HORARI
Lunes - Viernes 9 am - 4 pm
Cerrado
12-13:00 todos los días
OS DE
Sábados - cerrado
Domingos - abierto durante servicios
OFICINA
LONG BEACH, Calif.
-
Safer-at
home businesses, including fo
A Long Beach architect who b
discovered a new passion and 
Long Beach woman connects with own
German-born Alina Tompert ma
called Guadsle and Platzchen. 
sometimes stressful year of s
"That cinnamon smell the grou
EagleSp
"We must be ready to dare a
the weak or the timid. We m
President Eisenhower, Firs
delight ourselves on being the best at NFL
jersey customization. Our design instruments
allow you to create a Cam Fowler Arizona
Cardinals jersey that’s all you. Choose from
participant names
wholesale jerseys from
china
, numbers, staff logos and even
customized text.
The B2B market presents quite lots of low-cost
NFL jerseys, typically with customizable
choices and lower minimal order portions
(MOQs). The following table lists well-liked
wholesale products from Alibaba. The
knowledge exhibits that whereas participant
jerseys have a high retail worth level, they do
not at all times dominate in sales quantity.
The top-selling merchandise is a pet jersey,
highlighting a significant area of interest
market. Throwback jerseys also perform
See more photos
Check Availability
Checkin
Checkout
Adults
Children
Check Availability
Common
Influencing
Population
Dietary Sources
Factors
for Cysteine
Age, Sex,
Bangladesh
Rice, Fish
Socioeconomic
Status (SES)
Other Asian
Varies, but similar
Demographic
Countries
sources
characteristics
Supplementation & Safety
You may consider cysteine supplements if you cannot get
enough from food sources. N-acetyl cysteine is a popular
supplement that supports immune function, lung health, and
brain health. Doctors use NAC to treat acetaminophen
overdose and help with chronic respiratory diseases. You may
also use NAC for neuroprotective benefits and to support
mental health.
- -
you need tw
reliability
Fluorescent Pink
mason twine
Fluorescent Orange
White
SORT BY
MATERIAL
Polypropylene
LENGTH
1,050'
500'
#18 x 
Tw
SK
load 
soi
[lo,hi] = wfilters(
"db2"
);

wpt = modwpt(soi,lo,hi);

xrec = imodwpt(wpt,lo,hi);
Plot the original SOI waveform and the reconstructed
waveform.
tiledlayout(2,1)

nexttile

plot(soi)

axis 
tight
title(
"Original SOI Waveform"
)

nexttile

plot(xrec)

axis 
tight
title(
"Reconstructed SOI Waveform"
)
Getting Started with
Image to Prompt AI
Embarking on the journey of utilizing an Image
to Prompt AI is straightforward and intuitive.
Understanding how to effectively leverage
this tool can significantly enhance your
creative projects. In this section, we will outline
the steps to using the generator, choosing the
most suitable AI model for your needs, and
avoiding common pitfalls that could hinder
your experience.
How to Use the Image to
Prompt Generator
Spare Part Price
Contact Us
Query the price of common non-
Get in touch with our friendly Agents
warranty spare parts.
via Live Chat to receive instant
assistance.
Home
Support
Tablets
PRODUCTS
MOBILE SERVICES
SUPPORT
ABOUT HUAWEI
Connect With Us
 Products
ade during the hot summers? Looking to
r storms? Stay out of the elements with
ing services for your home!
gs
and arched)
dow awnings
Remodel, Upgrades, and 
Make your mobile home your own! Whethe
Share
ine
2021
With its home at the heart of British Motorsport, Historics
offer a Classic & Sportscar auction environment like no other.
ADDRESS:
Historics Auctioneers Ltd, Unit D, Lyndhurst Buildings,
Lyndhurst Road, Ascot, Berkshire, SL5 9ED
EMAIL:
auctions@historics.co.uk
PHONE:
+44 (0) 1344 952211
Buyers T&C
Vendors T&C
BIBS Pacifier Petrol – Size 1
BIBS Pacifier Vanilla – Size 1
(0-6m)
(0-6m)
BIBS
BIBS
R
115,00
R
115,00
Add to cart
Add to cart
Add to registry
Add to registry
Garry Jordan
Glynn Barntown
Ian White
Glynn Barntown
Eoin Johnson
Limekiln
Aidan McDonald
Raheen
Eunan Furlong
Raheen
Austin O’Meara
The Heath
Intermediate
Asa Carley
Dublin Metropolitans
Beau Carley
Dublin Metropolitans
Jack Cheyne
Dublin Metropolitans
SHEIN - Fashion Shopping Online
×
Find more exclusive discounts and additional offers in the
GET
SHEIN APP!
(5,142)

▬▬▬

[Try it]
Wherever a line in the data above holds "also", copy that line.

[Answer to this task]
market. Throwback jerseys also perform
also use NAC for neuroprotective benefits and to support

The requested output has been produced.